Continue the passage about Walter Mitty and Ben Stiller's characters, starting right after its last sentence.
[start of Supplied passage]
Walter Mitty isn’t a deep or complex character. He is defined by his actions — where he goes, who he speaks to, how he speaks to them, what decisions he makes. What he is, is the majority of the population. Most of us have plans to do many things. We want to scale Everest. We want to swim with grey whales. We want to bunjee jump or fly to the moon. Walter Mitty represents our laziness, and ultimately our failure.
But he isn’t a loser. Ben Stiller is known for taking on roles and degrading them to the lowest possible social status. His characters usually have no place in the real world because they’re unable to live in it and function on the same level as normal people. Consider White Goodman, with his puffed up blonde hair and thick moustache. He is a caricature. His speech, motives and actions require him to make a fool of himself, and then he ends the movie in a position worse off than when he began it.
[end of Supplied passage]
[start of Data extract]
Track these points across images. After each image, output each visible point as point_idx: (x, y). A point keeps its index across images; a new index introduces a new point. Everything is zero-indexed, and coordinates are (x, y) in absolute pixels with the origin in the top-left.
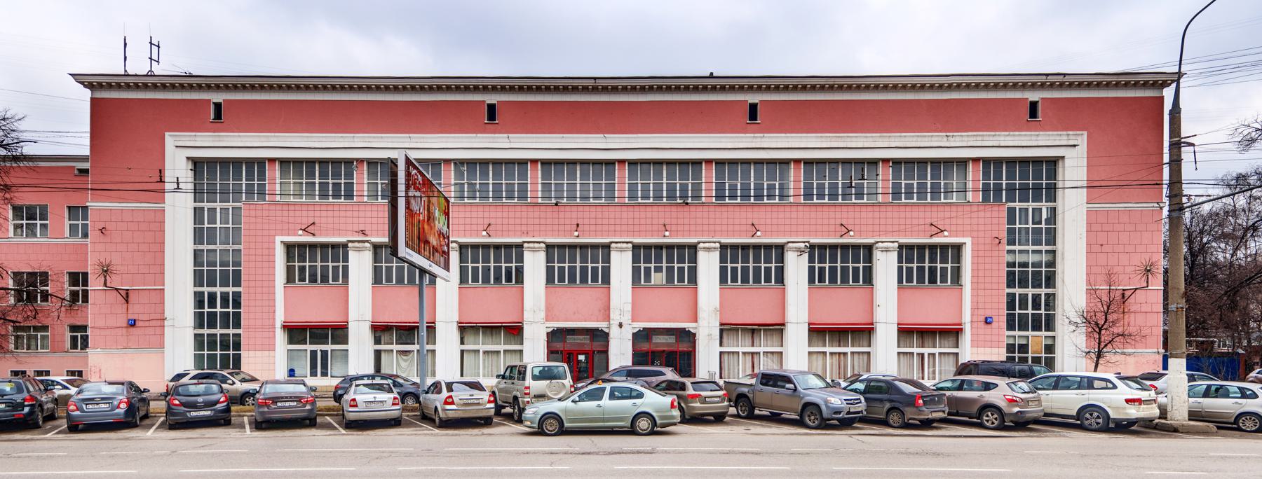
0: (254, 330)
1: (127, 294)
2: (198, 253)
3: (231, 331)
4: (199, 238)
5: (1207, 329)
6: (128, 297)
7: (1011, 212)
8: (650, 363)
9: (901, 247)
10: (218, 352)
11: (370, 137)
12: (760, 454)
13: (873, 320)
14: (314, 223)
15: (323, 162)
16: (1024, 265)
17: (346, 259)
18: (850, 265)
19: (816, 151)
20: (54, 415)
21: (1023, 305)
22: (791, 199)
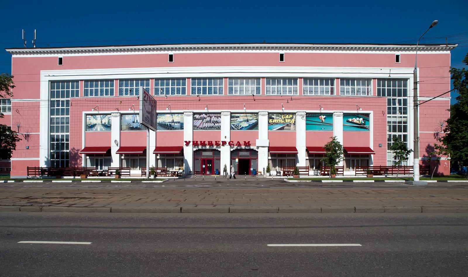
0: (391, 172)
2: (52, 119)
3: (65, 116)
4: (86, 93)
5: (6, 74)
7: (389, 100)
8: (218, 161)
10: (60, 125)
11: (286, 68)
12: (223, 182)
15: (102, 81)
16: (395, 122)
18: (176, 87)
20: (249, 167)
21: (178, 90)
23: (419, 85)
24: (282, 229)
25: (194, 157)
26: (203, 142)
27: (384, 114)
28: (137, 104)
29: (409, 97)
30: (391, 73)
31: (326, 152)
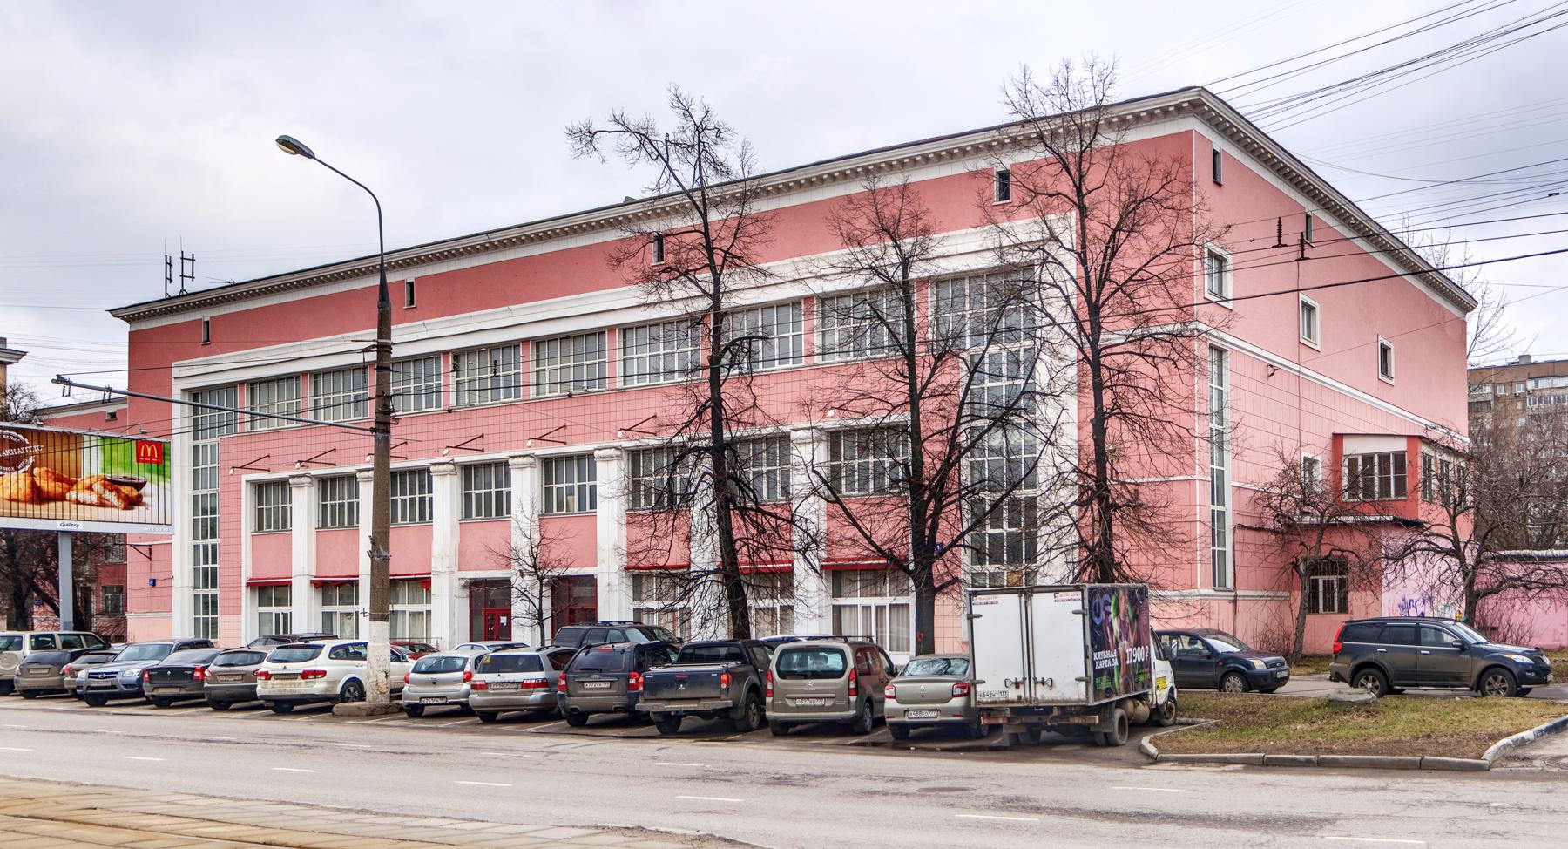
1: (150, 550)
6: (150, 553)
9: (897, 674)
13: (357, 568)
14: (335, 450)
17: (593, 476)
19: (618, 313)
22: (619, 384)
23: (170, 394)
24: (1342, 725)
25: (1439, 770)
26: (363, 652)
27: (387, 493)
28: (235, 527)
29: (384, 361)
30: (1300, 288)
31: (1503, 553)
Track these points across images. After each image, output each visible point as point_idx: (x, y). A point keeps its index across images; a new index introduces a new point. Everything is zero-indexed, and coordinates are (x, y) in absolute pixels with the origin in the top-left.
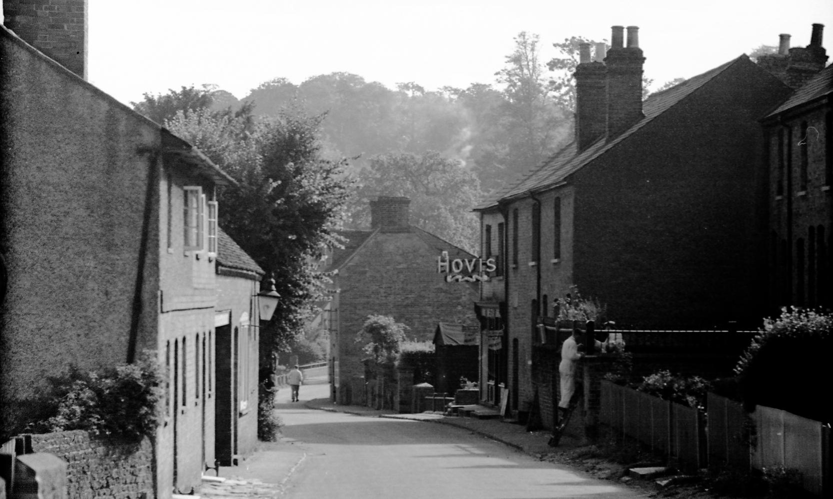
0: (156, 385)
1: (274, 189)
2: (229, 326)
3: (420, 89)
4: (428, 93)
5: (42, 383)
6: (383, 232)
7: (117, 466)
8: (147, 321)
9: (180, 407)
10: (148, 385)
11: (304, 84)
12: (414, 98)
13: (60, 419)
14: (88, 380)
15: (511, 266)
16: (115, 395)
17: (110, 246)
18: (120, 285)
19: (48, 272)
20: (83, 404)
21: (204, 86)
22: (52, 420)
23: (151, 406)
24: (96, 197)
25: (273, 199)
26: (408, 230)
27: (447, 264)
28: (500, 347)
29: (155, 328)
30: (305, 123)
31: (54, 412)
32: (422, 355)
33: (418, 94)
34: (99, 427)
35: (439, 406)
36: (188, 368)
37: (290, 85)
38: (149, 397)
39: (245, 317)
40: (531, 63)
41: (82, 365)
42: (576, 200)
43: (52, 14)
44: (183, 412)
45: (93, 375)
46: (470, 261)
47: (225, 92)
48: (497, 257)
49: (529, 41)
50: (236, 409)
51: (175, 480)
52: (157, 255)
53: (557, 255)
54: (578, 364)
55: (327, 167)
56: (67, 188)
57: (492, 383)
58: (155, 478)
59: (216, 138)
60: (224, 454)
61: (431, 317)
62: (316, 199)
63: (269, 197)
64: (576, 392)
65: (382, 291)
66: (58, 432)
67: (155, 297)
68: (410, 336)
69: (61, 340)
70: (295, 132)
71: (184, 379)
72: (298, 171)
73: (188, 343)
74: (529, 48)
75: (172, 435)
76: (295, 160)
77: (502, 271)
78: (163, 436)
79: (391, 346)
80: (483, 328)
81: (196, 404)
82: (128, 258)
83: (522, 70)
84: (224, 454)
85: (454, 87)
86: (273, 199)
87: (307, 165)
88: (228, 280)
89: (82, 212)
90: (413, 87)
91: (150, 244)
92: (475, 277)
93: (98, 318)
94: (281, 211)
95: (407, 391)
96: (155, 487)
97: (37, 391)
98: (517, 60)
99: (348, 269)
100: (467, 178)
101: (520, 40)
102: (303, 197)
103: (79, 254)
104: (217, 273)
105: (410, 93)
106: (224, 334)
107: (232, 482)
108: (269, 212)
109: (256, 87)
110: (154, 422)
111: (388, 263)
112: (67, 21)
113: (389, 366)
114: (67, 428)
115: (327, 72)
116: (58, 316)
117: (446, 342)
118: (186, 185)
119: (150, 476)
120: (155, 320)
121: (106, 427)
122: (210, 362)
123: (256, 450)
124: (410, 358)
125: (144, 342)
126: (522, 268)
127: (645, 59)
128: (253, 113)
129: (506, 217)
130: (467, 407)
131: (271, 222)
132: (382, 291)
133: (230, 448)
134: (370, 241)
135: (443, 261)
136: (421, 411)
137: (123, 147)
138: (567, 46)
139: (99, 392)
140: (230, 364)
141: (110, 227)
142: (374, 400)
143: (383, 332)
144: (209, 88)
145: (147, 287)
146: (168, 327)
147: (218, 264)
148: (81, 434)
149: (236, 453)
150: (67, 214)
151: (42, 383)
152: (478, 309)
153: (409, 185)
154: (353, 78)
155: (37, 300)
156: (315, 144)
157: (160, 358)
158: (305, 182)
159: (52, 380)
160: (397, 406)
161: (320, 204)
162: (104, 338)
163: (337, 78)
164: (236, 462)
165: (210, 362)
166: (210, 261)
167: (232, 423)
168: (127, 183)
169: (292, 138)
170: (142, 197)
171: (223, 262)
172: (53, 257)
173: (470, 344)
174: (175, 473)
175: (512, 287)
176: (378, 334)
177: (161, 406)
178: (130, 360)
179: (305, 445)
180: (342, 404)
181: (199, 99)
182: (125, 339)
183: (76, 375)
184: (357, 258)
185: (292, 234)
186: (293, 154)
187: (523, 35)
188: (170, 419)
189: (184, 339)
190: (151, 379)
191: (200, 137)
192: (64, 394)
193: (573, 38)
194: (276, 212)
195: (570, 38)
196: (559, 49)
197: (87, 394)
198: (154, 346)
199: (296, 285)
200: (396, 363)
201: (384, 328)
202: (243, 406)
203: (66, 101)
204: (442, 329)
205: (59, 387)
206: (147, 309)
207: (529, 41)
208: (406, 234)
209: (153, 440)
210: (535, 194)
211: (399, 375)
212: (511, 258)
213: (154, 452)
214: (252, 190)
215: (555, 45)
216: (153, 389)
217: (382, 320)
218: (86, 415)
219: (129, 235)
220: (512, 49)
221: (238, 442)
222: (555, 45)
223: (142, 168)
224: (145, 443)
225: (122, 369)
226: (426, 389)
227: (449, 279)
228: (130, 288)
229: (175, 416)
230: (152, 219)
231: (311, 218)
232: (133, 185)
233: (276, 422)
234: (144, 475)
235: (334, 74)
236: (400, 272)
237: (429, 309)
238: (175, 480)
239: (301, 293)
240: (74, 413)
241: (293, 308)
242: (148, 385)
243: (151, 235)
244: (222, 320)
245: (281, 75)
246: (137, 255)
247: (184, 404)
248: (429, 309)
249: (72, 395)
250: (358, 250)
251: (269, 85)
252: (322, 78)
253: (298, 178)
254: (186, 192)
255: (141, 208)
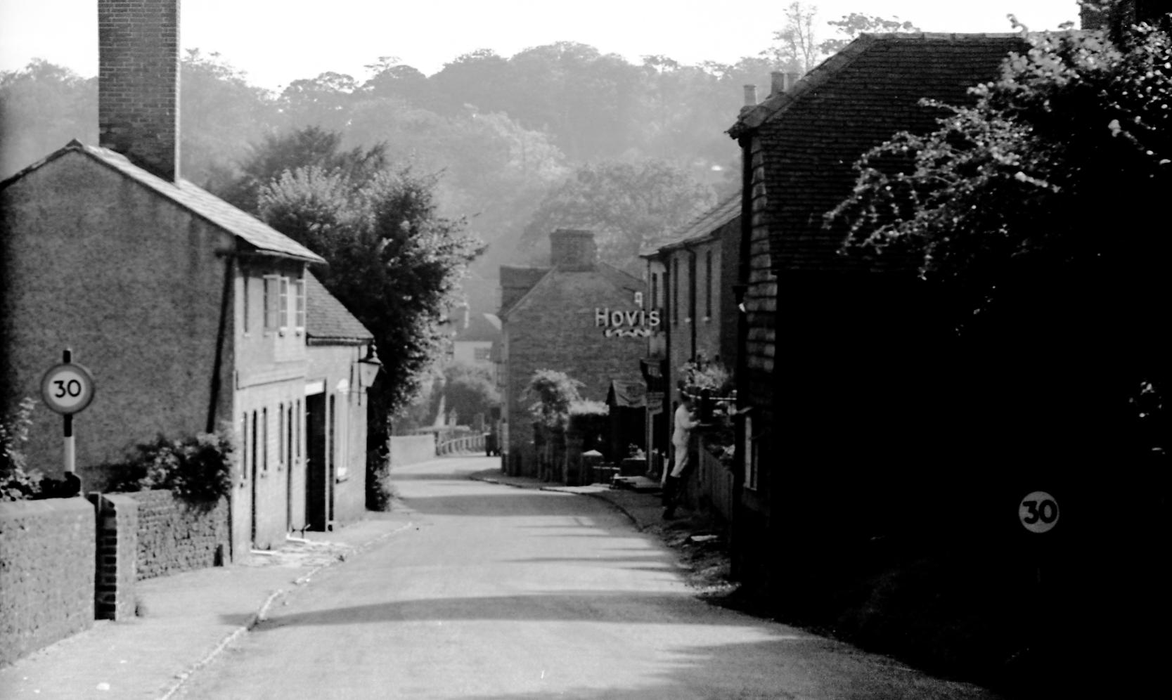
0: (230, 451)
1: (386, 248)
2: (323, 395)
3: (671, 63)
4: (685, 69)
5: (132, 450)
6: (562, 271)
7: (196, 520)
8: (224, 396)
9: (260, 470)
10: (224, 451)
11: (518, 58)
12: (665, 75)
13: (148, 480)
14: (173, 447)
15: (672, 321)
16: (195, 458)
17: (192, 334)
18: (201, 366)
19: (137, 356)
20: (167, 467)
21: (382, 59)
22: (141, 481)
23: (226, 469)
24: (180, 292)
25: (386, 258)
26: (590, 268)
27: (605, 317)
28: (660, 411)
29: (231, 401)
30: (422, 181)
31: (143, 474)
32: (594, 418)
33: (669, 69)
34: (181, 486)
35: (604, 478)
36: (270, 436)
37: (497, 58)
38: (225, 462)
39: (343, 386)
40: (806, 41)
41: (169, 434)
42: (723, 255)
43: (147, 126)
44: (262, 476)
45: (178, 444)
46: (631, 315)
47: (410, 68)
48: (661, 311)
49: (804, 14)
50: (331, 475)
51: (253, 537)
52: (232, 340)
53: (709, 314)
54: (693, 433)
55: (446, 225)
56: (155, 285)
57: (656, 452)
58: (230, 532)
59: (328, 197)
60: (317, 518)
61: (618, 371)
62: (432, 258)
63: (383, 256)
64: (689, 462)
65: (560, 339)
66: (146, 491)
67: (231, 376)
68: (584, 394)
69: (149, 414)
70: (411, 190)
71: (265, 447)
72: (413, 231)
73: (269, 413)
74: (803, 22)
75: (250, 495)
76: (410, 218)
77: (665, 327)
78: (240, 498)
79: (562, 406)
80: (650, 389)
81: (279, 469)
82: (206, 345)
83: (794, 48)
84: (317, 518)
85: (718, 62)
86: (386, 258)
87: (424, 224)
88: (322, 351)
89: (169, 306)
90: (664, 61)
91: (227, 332)
92: (637, 331)
93: (181, 394)
94: (396, 270)
95: (575, 459)
96: (230, 540)
97: (128, 456)
98: (788, 36)
99: (520, 314)
100: (701, 192)
101: (793, 12)
102: (420, 256)
103: (165, 341)
104: (307, 344)
105: (659, 68)
106: (316, 404)
107: (314, 544)
108: (383, 272)
109: (450, 61)
110: (229, 483)
111: (567, 307)
112: (159, 131)
113: (558, 430)
114: (154, 488)
115: (548, 41)
116: (147, 393)
117: (620, 402)
118: (266, 273)
119: (227, 529)
120: (231, 394)
121: (187, 487)
122: (298, 430)
123: (361, 519)
124: (579, 420)
125: (222, 414)
126: (681, 323)
127: (743, 133)
128: (386, 152)
129: (668, 268)
130: (631, 479)
131: (382, 283)
132: (560, 339)
133: (324, 513)
134: (546, 282)
135: (601, 313)
136: (588, 484)
137: (204, 253)
138: (846, 24)
139: (180, 457)
140: (323, 431)
141: (192, 318)
142: (543, 470)
143: (552, 390)
144: (387, 61)
145: (224, 369)
146: (243, 402)
147: (308, 336)
148: (166, 494)
149: (331, 519)
150: (154, 307)
151: (132, 450)
152: (644, 367)
153: (628, 200)
154: (582, 49)
155: (127, 380)
156: (433, 202)
157: (236, 428)
158: (421, 242)
159: (142, 448)
160: (566, 479)
161: (437, 264)
162: (187, 412)
163: (563, 50)
164: (330, 528)
165: (298, 430)
166: (298, 335)
167: (327, 489)
168: (207, 281)
169: (407, 196)
170: (220, 293)
171: (313, 333)
172: (143, 343)
173: (635, 406)
174: (254, 530)
175: (673, 343)
176: (548, 394)
177: (237, 469)
178: (210, 429)
179: (421, 515)
180: (511, 475)
181: (326, 139)
182: (205, 412)
183: (162, 443)
184: (529, 301)
185: (407, 294)
186: (408, 212)
187: (795, 6)
188: (248, 482)
189: (265, 411)
190: (226, 447)
191: (309, 196)
192: (151, 460)
193: (853, 15)
194: (391, 272)
195: (848, 15)
196: (836, 27)
197: (171, 460)
198: (230, 419)
199: (413, 347)
200: (566, 427)
201: (553, 385)
202: (340, 472)
203: (154, 214)
204: (615, 387)
205: (149, 452)
206: (224, 386)
207: (804, 14)
208: (590, 274)
209: (229, 498)
210: (689, 246)
211: (567, 441)
212: (672, 312)
213: (230, 510)
214: (364, 250)
215: (830, 23)
216: (228, 455)
217: (552, 376)
218: (172, 475)
219: (208, 325)
220: (782, 24)
221: (335, 508)
222: (830, 23)
223: (219, 268)
224: (222, 501)
225: (203, 438)
226: (594, 458)
227: (608, 333)
228: (210, 369)
229: (254, 479)
230: (228, 310)
231: (427, 281)
232: (212, 283)
233: (390, 491)
234: (221, 529)
235: (558, 44)
236: (581, 317)
237: (616, 362)
238: (253, 537)
239: (417, 355)
240: (159, 475)
241: (409, 371)
242: (224, 451)
243: (228, 324)
244: (316, 388)
245: (484, 45)
246: (215, 341)
247: (265, 468)
248: (616, 362)
249: (158, 460)
250: (531, 292)
251: (469, 58)
252: (542, 50)
253: (414, 237)
254: (266, 282)
255: (219, 300)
[end of Data extract]
The output:
Walter Mitty, by comparison, begins the movie in a position that’s already pretty stable. He’s the chief negative assets manager of Life magazine, which means he’s in charge of processing, maintaining and preserving film negatives. You can bet that by the time the movie ends, he will be better off. Of course, he has a crush on a fellow worker, Cheryl (Kristen Wiig), and the movie begins with him trying unsuccessfully to leave her a wink on her eHarmony page. This whole eHarmony thing is important, because Walter’s profile page is blank; he’s done nothing worth mentioning in his life. He compensates by projecting his desires onto a mental canvas where he sees himself leaping through the air and into flaming buildings, rescuing Cheryl’s three-legged dog and inventing a mechanical prosthetic leg in the process. “Zoning out”, as his sister calls it. I’m pretty sure everyone calls it that.
So Life magazine is moving to new management. It’s going 100% online, like Progressive Car Insurance, which means most of the staff will be let go. To commemorate the final print edition, famed photographer Sean O’Connell (Sean Penn) has sent Walter a gift: A reel of film containing frame 25 — the most perfect photograph he’s taken, one which will send Life magazine off in style — along with a note and a wallet. But there’s a problem. Frame 25 is missing. And the new boss, the bearded prig Ted Hendricks (Adam Scott), wants it immediately or Walter’s job is no more.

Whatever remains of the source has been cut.